— begin SUPPLIED TEXT —

At the VF level, the moment of normal forces Mⁿ and the moment of the tangential forces M^t have been computed. The moment of normal forces was computed as

$$M^{\text{n}}=F_{\text{vf}}^{\text{n}}(Y_{\text{vf}}-Y_{\text{th}})$$ (1)

and the moment of tangential forces was computed as

$$M^{\text{t}}=(F_{\text{vf}}^{\text{t}}-F_{\text{th}}^{\text{t}})w/2,$$ (2)

where superscripts n and t represent the normal force and tangential force, respectively; subscripts th and vf represent the thumb and VF, respectively; and w stands for the width of the handle. The difference (Y_vf − Y_th) is the moment arm of the couple. The Mⁿ is due to the normal forces of the thumb and the VF. These forces are equal, opposite, and not collinear. Hence, they form a force couple. Because the moment of a couple is a free moment (i.e. it is the same for all moment centers and remained unchanged under parallel displacements, see for instance Zatsiorsky 2002, p 20), the Mⁿ can be added to the M^t to obtain the total moment exerted by the subject. Upward tangential forces and counterclockwise moments were defined as positive.

A three-way repeated measure MANOVA for normal forces, tangential forces, and safety margins for the thumb and VF, a three-way MANOVA for these variables for the individual digits, and a three-way MANOVA for Mⁿ, M^t, and Y_vf − Y_th were performed to assess the effects of three factors—Friction (four levels), Torque (five levels), and Holding mode (two levels) on each individual variable. Post-hoc analyses of the differences in the pairs of variables have been performed. The differences were considered significant if P < 0.05.

— end SUPPLIED TEXT —
— begin RECORDS SUPPLIED —

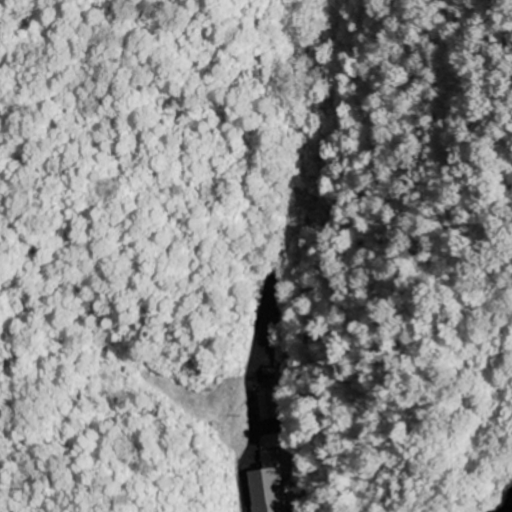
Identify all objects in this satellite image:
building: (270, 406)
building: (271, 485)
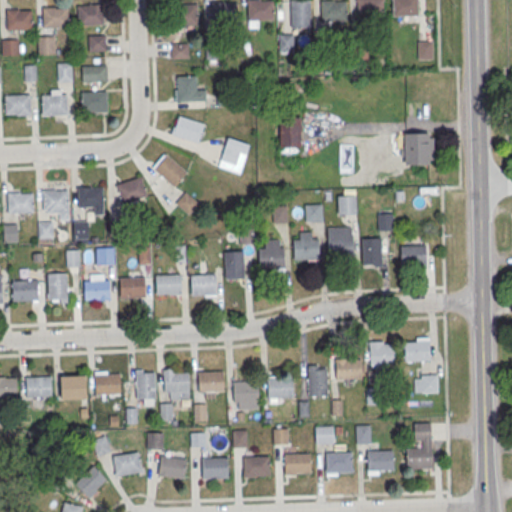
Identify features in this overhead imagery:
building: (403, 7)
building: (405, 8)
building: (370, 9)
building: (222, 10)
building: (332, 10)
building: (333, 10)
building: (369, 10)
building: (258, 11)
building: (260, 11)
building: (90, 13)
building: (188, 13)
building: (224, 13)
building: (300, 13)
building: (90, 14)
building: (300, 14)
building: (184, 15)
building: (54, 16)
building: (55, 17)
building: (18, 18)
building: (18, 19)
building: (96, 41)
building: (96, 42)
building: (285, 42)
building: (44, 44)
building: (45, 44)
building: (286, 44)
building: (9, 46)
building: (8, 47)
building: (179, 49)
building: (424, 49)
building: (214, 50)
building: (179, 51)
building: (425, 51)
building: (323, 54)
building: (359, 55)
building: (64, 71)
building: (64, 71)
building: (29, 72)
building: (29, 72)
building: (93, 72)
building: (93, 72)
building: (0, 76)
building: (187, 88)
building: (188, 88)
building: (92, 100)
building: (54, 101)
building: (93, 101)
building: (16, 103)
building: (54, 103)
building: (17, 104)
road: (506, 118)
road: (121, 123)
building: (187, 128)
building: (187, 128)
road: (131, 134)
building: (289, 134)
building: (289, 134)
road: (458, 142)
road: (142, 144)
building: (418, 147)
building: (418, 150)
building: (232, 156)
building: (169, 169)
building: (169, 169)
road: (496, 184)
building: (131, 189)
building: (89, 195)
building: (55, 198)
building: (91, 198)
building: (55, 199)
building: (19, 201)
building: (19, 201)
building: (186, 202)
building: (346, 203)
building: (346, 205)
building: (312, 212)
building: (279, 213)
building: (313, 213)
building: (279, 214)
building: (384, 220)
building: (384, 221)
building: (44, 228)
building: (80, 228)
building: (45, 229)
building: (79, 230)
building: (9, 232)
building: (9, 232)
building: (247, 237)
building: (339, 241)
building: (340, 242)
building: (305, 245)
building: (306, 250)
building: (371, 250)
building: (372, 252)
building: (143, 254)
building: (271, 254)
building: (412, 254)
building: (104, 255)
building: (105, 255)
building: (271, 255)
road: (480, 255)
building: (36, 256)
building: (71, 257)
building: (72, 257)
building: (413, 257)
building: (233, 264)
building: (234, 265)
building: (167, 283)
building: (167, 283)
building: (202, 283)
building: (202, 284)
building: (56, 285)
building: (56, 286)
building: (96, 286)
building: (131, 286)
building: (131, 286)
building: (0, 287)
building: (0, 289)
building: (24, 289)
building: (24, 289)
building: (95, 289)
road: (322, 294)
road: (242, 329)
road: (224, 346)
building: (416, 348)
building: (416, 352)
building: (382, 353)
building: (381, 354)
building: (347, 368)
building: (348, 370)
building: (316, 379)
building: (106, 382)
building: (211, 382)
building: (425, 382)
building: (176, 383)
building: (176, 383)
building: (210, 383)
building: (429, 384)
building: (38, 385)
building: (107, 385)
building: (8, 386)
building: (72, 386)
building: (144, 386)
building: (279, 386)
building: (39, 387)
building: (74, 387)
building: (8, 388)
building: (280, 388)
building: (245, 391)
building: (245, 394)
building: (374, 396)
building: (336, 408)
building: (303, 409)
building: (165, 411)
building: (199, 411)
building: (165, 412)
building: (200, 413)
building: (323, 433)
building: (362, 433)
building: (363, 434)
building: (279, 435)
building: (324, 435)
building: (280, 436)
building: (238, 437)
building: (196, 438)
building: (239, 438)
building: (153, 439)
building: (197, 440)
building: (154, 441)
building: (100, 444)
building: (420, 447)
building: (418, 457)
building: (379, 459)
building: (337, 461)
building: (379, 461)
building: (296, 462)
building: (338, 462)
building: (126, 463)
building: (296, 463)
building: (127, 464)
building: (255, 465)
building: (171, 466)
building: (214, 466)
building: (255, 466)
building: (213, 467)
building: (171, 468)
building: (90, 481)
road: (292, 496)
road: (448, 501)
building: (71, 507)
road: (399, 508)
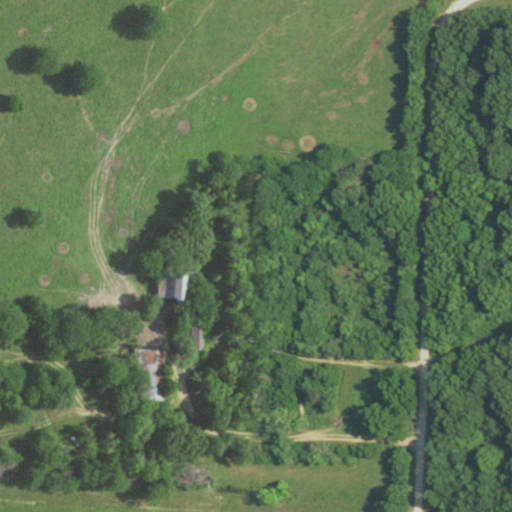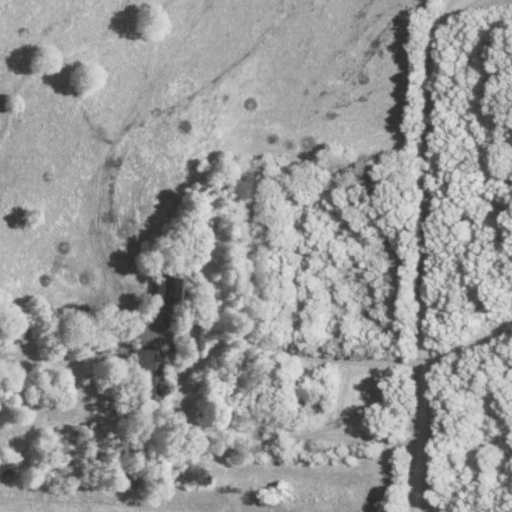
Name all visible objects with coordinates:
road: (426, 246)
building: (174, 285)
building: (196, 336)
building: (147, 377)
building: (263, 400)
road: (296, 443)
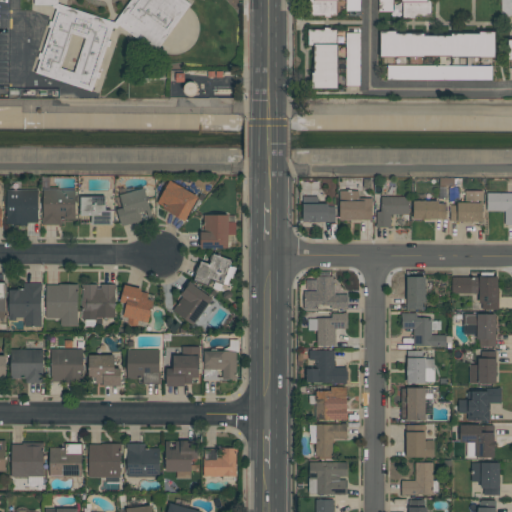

— end RECORDS SUPPLIED —

== WHAT THE EXERCISE ASKS ==
Carry on the methods passage about digit forces and moments on the handle, picking up after its final sentence. The items come from a separate source.

== RESULT FOR THIS EXERCISE ==
To explore whether the obtained results could be explained by a tendency of the CNS to minimize certain variables (e.g. digit forces), we performed optimization analysis (mathematical details are provided in the Appendix). Four cost functions (CF) that correspond to the following minimized variables have been used: (CF1) finger forces and, hence, the minimal potential energy of elastic deformation; (CF2) the same as CF1 but only for the normal finger forces; (CF3) equal distribution of the forces among the individual fingers (the more equal are digit forces the smaller the CF3); and (CF4) minimization of ‘neural commands’ (this approach takes into account the finger interdependence, also known as finger enslaving, see Pataky et al. 2004b; Zatsiorsky et al. 2002a, b).

Results

The MANOVA results confirmed that the main effects of Friction, Torque and Holding mode, and Friction × Torque interaction were statistically significant for the normal forces, tangential forces and safety margins for the thumb and VF level, as well as for the individual digit level (P < 0.001). It was also confirmed that the main effects of Friction (P < 0.001), Torque (P < 0.001), and Holding mode (P < 0.005) were statistically significant for the Mⁿ, M^t, and Y_vf − Y_th while all the interaction effects were not significant for these variables. Detailed MANOVA results of the main effects and interaction effects for each variable are not presented here due to space limitations. We used post-hoc analyses of the differences in the pairs of variables in the following parts of the results.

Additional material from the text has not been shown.